The comparison is not entirely inapt: Varadkar is young, enthusiastically pro-EU and, by Irish standards, a straightforward figure. Irish politics tends to be dominated by local issues rather than ideas or ideology, but Varadkar projects a harder-nosed image than Irish politicians typically have.
Despite this, his programme has been criticised as amounting to little more than business as usual: keep the foreign-direct investment (FDI) money rolling-in, and the country will sort itself out.
Speaking to Time, Varadkar said that divisions between left and right and capital and labour were outdated: hardly a novel observation, but one that seems oddly tone deaf in a world – and country – still reeling from the 2008 economic crash and mired in serious a housing crisis.
The economy is improving – unemployment has dropped from 15% at the nadir of the crash to 6% today – but part of the cost of recovery was a return to mass emigration, Ireland’s traditional economic pressure valve. An estimated 200,000 people fled between 2008 and 2016; a not insignificant number in a nation with a population of only slightly more than four million.
On Brexit, Varadkar has been firm: Ireland will not be following its neighbour out of the EU. Of course, this is no surprise: Ireland’s economy is dependent on FDI that would disappear overnight if the country lost access to the single market. Even Ireland’s eurosceptic left appears to recognise this; despite having strongly criticised the terms of the EU/ECB/IMF bailout regime in Ireland, it rarely openly advocates leaving the bloc.
Addressing the question of the Irish border, Varadkar last week told reporters that the onus lies with Britain to come up with a workable solution.
“What we’re not going to do is to design a border for the Brexiteers because they’re the ones who want a border. It’s up to them to say what it is, say how it would work and first of all convince their own people, their own voters, that this is actually a good idea. As far as this government is concerned, there shouldn’t be an economic border. We don’t want one,” he said.
Varadkar’s statement followed a report in The Times newspaper saying minister for foreign affairs Simon Coveney, who also ran in the Fine Gael leadership race, suggested the Irish government’s preferred plan was a sea border, with customs and immigration checks happening only on entry to Britain itself rather than between the Republic of Ireland and Northern Ireland. While such a plan makes practical sense – travellers between Britain and Northern Ireland must already show photographic ID, if not a passport – it proved politically explosive.
Coveney later denied making the suggestion, but both it and Varadkar’s statements were met with complaints from Northern Ireland’s Democratic Unionist Party (DUP), now emboldened in its role in propping-up May’s minority government in Westminster.
DUP deputy leader Nigel Dodds dismissed statements from Dublin as “politicking” for a domestic audience in the Republic of Ireland.

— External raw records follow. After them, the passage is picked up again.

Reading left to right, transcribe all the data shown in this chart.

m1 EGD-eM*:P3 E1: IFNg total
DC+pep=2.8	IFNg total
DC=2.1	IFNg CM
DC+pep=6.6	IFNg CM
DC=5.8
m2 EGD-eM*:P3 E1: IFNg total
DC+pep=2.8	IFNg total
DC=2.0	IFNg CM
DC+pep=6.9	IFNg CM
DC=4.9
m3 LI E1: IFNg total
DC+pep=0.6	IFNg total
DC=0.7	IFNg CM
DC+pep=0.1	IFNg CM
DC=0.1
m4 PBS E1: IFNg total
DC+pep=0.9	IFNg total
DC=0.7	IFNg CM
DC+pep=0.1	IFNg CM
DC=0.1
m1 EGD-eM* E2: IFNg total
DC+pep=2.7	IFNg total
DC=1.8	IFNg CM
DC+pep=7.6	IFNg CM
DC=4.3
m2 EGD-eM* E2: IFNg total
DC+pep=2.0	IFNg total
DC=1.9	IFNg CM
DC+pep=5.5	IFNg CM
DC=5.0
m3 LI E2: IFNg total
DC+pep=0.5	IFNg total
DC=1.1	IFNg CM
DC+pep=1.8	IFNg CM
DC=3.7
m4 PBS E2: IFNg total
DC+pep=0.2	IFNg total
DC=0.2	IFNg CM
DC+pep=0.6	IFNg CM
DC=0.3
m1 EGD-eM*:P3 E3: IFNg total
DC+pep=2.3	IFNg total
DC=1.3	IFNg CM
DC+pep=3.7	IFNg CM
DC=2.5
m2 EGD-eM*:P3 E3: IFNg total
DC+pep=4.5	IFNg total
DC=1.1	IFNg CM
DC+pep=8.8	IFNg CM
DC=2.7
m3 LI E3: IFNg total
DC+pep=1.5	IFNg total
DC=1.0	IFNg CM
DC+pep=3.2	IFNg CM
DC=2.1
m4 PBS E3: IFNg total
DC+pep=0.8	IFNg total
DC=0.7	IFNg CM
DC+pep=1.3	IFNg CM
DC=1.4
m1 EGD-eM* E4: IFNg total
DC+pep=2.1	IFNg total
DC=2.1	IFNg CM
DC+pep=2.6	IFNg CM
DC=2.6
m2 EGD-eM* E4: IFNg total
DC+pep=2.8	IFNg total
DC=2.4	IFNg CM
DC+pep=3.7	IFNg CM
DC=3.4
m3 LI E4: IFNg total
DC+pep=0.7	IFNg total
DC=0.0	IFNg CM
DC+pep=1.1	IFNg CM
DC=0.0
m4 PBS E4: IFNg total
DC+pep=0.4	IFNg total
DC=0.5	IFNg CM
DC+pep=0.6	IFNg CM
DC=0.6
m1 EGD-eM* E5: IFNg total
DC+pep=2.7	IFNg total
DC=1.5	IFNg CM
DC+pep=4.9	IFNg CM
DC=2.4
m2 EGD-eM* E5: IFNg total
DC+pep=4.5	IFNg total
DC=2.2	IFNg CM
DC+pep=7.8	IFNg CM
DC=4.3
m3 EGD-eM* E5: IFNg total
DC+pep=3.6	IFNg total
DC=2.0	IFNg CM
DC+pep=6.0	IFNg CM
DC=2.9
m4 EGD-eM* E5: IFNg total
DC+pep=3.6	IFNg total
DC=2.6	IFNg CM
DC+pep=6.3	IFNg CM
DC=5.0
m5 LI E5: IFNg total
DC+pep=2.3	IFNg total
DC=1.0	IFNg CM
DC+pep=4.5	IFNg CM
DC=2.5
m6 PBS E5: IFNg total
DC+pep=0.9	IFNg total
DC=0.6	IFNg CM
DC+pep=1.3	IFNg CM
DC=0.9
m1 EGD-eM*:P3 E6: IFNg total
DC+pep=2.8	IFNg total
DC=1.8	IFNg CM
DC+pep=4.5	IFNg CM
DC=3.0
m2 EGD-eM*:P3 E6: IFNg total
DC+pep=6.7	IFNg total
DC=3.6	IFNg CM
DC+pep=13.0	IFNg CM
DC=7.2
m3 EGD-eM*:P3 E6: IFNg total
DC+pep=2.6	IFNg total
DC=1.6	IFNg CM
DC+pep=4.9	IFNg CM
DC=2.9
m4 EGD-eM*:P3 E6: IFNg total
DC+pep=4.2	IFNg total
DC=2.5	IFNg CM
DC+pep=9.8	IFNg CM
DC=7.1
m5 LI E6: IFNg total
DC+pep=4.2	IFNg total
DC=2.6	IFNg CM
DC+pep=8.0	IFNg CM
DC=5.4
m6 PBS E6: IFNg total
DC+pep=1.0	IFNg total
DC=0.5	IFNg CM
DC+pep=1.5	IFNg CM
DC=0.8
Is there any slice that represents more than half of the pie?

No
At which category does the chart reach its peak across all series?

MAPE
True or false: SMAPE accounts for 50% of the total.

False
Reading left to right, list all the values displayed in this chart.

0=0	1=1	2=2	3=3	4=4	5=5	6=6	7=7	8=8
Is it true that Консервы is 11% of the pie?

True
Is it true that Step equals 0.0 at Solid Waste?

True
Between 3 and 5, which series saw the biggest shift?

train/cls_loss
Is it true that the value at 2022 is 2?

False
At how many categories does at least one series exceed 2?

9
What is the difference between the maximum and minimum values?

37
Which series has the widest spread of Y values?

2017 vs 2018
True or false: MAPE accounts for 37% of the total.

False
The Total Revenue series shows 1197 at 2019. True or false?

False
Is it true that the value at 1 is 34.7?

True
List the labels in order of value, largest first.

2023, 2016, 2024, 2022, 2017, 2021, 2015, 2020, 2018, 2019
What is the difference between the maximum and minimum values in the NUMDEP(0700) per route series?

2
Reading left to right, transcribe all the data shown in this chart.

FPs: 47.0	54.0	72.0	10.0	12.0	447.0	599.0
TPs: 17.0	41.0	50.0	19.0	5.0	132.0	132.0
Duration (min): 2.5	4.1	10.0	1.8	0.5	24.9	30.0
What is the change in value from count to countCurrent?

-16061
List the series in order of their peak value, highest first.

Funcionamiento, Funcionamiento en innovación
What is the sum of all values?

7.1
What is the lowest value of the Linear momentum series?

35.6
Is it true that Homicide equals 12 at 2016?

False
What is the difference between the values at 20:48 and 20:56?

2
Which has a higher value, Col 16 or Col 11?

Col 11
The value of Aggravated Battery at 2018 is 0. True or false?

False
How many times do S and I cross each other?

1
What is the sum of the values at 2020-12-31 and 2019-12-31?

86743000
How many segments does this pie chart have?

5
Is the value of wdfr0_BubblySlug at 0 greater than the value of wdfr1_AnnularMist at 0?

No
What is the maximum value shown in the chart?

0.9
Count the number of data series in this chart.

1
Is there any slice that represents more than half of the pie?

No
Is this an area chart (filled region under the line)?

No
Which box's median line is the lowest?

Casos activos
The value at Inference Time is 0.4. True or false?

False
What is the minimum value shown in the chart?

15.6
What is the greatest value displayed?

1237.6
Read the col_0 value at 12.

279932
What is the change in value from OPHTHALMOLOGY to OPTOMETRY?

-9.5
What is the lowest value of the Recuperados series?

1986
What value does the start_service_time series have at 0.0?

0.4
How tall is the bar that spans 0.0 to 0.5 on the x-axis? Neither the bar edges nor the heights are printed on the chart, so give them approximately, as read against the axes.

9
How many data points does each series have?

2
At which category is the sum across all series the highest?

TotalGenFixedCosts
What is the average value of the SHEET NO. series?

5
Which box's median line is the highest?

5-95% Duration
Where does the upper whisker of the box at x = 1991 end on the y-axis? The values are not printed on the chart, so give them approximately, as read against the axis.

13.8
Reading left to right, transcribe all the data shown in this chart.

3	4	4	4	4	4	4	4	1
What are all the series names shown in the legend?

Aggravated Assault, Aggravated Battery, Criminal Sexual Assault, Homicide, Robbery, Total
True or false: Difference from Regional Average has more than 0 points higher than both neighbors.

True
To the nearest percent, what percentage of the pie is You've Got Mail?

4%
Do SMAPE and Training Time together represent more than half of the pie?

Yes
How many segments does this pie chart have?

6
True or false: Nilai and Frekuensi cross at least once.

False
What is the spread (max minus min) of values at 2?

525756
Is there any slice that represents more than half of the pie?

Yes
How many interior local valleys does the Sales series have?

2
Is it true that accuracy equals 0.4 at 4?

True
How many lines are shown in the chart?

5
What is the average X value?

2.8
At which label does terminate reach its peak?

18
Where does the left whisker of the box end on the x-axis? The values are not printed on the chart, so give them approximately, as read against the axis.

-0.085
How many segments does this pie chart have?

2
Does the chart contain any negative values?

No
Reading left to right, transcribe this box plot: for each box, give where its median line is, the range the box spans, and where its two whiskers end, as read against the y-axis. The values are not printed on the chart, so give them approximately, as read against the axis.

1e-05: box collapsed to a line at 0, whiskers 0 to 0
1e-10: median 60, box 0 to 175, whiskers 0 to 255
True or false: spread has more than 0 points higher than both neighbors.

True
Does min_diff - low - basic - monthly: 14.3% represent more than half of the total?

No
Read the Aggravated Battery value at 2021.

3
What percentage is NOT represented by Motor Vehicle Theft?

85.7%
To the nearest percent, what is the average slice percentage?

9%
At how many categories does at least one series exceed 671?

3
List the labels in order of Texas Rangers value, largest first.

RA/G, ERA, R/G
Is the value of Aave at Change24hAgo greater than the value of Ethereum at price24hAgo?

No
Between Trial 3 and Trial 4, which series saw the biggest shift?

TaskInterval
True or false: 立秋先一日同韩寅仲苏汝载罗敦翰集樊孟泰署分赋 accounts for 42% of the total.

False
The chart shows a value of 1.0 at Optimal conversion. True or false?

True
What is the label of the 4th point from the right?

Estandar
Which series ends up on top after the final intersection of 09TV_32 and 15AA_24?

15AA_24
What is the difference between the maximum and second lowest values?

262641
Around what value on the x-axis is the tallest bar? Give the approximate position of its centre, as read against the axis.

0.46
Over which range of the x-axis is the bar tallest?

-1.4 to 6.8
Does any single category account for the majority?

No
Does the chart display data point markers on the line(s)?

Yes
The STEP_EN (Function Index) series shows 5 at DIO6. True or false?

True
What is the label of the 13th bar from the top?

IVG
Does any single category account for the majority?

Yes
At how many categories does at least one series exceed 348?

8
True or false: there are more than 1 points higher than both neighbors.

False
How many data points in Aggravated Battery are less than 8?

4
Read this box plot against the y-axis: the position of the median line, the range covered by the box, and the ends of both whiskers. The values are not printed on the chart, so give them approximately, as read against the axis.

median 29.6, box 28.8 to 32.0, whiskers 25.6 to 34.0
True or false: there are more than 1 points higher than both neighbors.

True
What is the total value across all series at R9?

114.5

In Dublin “confusion seems to be the order of the day,” he said.
He also slammed Varadkar for making what he called an “intemperate outburst”, and accused Coveney of “adopting the language of [Irish republicans] Sinn Féin”.
Ironically, Varadkar and Coveney’s Fine Gael party is not known for its enthusiasm for Irish unification. And yet, as we are beginning to see, Brexit has changed the political landscape outside Britain. His predecessor Enda Kenny, secured a statement from the EU that if the people of Northern Ireland voted to unify with the Republic then it would automatically gain membership of the bloc, which though hardly surprising rankled with Northern Irish unionists. What more immediate changes lie in wait remains to be seen.
For Varadkar, though, the fact remains that until the UK reveals what its ultimate goal is for Brexit, it will be impossible to solve the question of the Irish border.
Jason Walsh is a journalist based in Paris. Previously, he was the Ireland correspondent of the Boston-based CS Monitor newspaper.